### ABOUT THIS EXERCISE
Copy out the records word for word, beginning at the first line of the records and stopping after the line that contains "Conditions générales de vente".

---------- TASK INPUT ----------

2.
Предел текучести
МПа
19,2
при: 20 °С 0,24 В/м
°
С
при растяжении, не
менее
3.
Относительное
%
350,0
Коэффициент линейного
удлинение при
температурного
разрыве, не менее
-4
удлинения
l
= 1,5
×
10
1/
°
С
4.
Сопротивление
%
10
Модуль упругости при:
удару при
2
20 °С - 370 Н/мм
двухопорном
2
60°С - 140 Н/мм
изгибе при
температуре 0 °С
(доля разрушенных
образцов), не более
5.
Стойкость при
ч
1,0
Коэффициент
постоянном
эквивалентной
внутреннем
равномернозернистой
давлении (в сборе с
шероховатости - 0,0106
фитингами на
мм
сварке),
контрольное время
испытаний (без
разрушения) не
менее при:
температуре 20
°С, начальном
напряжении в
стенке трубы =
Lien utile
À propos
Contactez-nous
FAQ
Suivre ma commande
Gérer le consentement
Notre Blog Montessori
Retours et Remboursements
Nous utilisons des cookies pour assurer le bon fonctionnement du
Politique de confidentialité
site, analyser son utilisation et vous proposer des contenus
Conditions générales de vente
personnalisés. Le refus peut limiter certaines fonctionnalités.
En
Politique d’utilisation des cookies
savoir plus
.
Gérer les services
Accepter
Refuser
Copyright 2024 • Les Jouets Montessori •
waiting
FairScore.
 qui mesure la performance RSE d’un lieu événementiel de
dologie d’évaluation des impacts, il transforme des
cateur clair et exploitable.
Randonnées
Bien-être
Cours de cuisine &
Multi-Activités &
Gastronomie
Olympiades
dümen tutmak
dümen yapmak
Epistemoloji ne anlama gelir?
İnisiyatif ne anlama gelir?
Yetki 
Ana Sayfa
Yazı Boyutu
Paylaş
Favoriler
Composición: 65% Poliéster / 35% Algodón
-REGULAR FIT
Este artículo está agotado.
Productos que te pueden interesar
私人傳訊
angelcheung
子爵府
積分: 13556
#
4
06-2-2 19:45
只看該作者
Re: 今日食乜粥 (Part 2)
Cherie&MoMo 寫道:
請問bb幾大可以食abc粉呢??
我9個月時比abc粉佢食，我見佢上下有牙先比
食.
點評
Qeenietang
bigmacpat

----------

### TASK RESPONSE
2.
Предел текучести
МПа
19,2
при: 20 °С 0,24 В/м
°
С
при растяжении, не
менее
3.
Относительное
%
350,0
Коэффициент линейного
удлинение при
температурного
разрыве, не менее
-4
удлинения
l
= 1,5
×
10
1/
°
С
4.
Сопротивление
%
10
Модуль упругости при:
удару при
2
20 °С - 370 Н/мм
двухопорном
2
60°С - 140 Н/мм
изгибе при
температуре 0 °С
(доля разрушенных
образцов), не более
5.
Стойкость при
ч
1,0
Коэффициент
постоянном
эквивалентной
внутреннем
равномернозернистой
давлении (в сборе с
шероховатости - 0,0106
фитингами на
мм
сварке),
контрольное время
испытаний (без
разрушения) не
менее при:
температуре 20
°С, начальном
напряжении в
стенке трубы =
Lien utile
À propos
Contactez-nous
FAQ
Suivre ma commande
Gérer le consentement
Notre Blog Montessori
Retours et Remboursements
Nous utilisons des cookies pour assurer le bon fonctionnement du
Politique de confidentialité
site, analyser son utilisation et vous proposer des contenus
Conditions générales de vente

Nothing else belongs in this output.